The piggyBac-Based Gene Delivery System Can Confer Successful Production of Cloned Porcine Blastocysts with Multigene Constructs.

The introduction of multigene constructs into single cells is important for improving the performance of domestic animals, as well as understanding basic biological processes. In particular, multigene constructs allow the engineering and integration of multiple genes related to xenotransplantation into the porcine genome. The piggyBac (PB) transposon system allows multiple genes to be stably integrated into target genomes through a single transfection event. However, to our knowledge, no attempt to introduce multiple genes into a porcine genome has been made using this system. In this study, we simultaneously introduced seven transposons into a single porcine embryonic fibroblast (PEF). PEFs were transfected with seven transposons containing genes for five drug resistance proteins and two (red and green) fluorescent proteins, together with a PB transposase expression vector, pTrans (experimental group). The above seven transposons (without pTrans) were transfected concomitantly (control group). Selection of these transfected cells in the presence of multiple selection drugs resulted in the survival of several clones derived from the experimental group, but not from the control. PCR analysis demonstrated that approximately 90% (12/13 tested) of the surviving clones possessed all of the introduced transposons. Splinkerette PCR demonstrated that the transposons were inserted through the TTAA target sites of PB. Somatic cell nuclear transfer (SCNT) using a PEF clone with multigene constructs demonstrated successful production of cloned blastocysts expressing both red and green fluorescence. These results indicate the feasibility of this PB-mediated method for simultaneous transfer of multigene constructs into the porcine cell genome, which is useful for production of cloned transgenic pigs expressing multiple transgenes.
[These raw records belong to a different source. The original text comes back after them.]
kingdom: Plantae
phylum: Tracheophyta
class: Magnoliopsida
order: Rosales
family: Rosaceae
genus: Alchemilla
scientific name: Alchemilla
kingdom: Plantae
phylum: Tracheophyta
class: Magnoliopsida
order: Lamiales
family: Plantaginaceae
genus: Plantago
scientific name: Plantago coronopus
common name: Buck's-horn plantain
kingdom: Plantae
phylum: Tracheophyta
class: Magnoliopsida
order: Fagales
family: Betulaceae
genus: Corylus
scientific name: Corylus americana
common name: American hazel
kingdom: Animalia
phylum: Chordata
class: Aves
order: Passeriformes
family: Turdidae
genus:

将多基因构建体导入单细胞对于提高家畜的性能以及理解基本生物学过程非常重要。特别是，多基因构建体允许将与异种移植相关的多个基因工程化并整合到猪基因组中。PiggyBac（PB）转座子系统允许通过单次转染事件将多个基因稳定地整合到目标基因组中。然而，据我们所知，尚未有人尝试使用该系统将多个基因导入猪基因组。在本研究中，我们将7个转座子同时导入单个猪胚胎成纤维细胞（PEF）。用含有5种抗药蛋白基因和2种（红色和绿色）荧光蛋白基因的7个转座子以及一个PB转座酶表达载体pTrans转染PEF（实验组）。同时转染上述7个转座子（不含pTrans）作为对照组。在多种选择药物存在的情况下对这些转染细胞进行选择，结果实验组有几个克隆存活，而对照组没有。PCR分析表明，约90%（检测的13个中有12个）存活的克隆拥有所有导入的转座子。Splinkerette PCR表明转座子是通过PB的TTAA靶位点插入的。利用含有多基因构建体的PEF克隆进行体细胞核移植（SCNT），成功生产出表达红色和绿色荧光的克隆囊胚。这些结果表明这种PB介导的将多基因构建体同时转移到猪细胞基因组中的方法是可行的，这对于生产表达多个转基因的克隆转基因猪是有用的。